Author: Natasha Solomons
Genre: Historical Fiction
First Published: 2011
Page Count: 355
Film/ TV Adaptation: No
Rating: 5/5 Stars
This is one heartwarming and heart wrenching book that should not be missed.
*Unique Take on Familiar Themes *Engrossing Story *Great Cast of Characters
“It is the storyteller’s prerogative to try to write, every now and then, the ending she might wish for. Even if it exists only on the white page.” Young Elise Landau is forced from her home in Vienna, Austria to escape persecution in a country where it is no longer safe to be a Jew. In order to survive in her new home in Great Britain, this former aristocrat takes on a job as a parlour maid in the grand country house known as Tyneford. Separated from her sister who has fled with her husband to America, and sick with worry over the fate of her parents still stuck in Vienna, Elise moves through her life in a perpetual state of loneliness until Tyneford’s heir, Kit Rivers, returns home from school and gives her life meaning and a new direction.
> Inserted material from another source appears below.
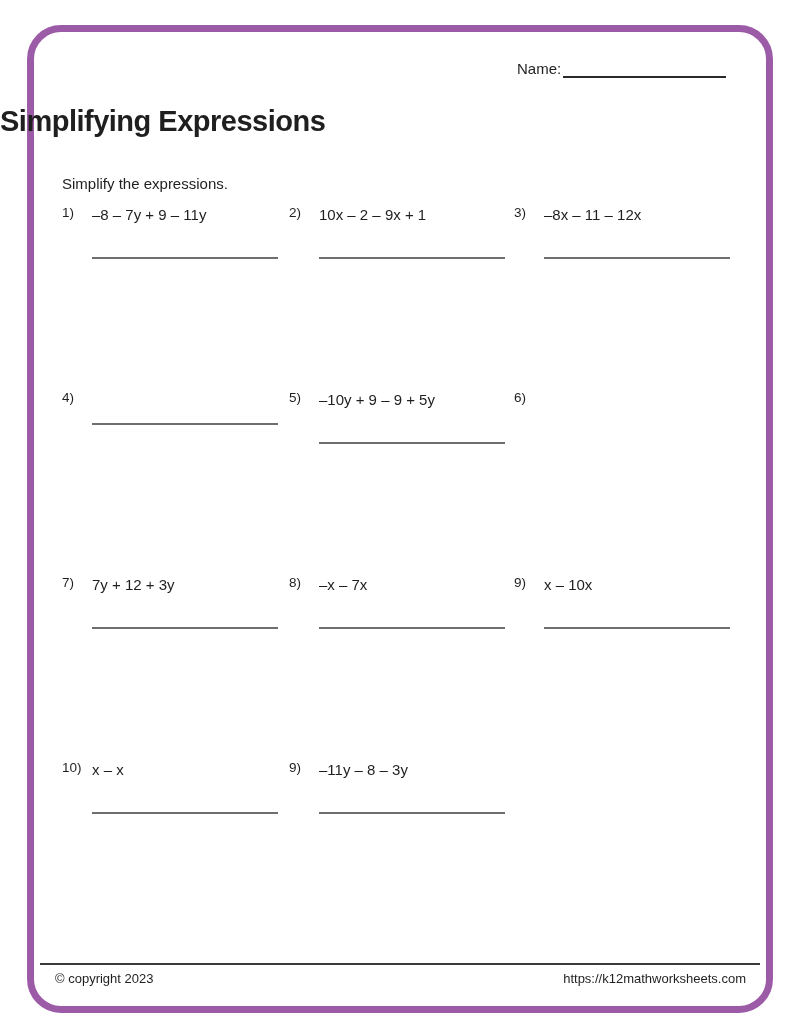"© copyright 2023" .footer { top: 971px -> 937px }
Splashed across the book cover is a line claiming that lovers of Downton Abbey will adore The House of Tyneford. Seeing as I am a mega fan of that show, this seemed like a book I might enjoy. While it initially can be compared quite easily to the popular PBS series with the upstairs/ downstairs relationships and some very similar characters, this book is much more than a Downton Abbey spinoff and the comparisons really end there. There are so many levels to this story; there is the effect of World War II on Jews and England, Elise’s fall from Viennese aristocrat to the servant life, and her unexpected attachment to Tyneford and it’s inhabitants. Some of the themes in the book might not seem original; the topic of upstairs/ downstairs life has boomed since Downton Abbey, stories about Jewish persecution are not new, and a romance between two lovers from different social classes are a dime a dozen. However, Solomons’s engaging cast of characters and the dramatic story that she has crafted erase any feeling of deja vu.
There were times in the book, however, when I felt the author spent too much time describing the sheep grazing in the field or the crash of the ocean waves instead of getting on with the story. It could be that I was too enthralled with the plot to want to focus on Tyneford’s weather instead of finding out where Elise and the heir to the estate’s relationship was headed. Solomons’s writing style is beautiful, but there were many times that I felt a bit deflated that I had to drudge through a slow paragraph or two before getting back to the juicy sections of the book.
The book closes with a very final ending that doesn’t leave the reader with any questions or feeling that the story lacked closure. However, I was so engrossed in this book that I was extremely depressed to read that last sentence. There was nothing more the author could have touched on or added to the story, but I felt heavy-hearted to have to leave the world of Tyneford. Without a doubt, this is going up there on my mental bookshelf of favorite books of all time. And P.S. I’d like to know why this has not been made into a movie, miniseries, or tv movie yet.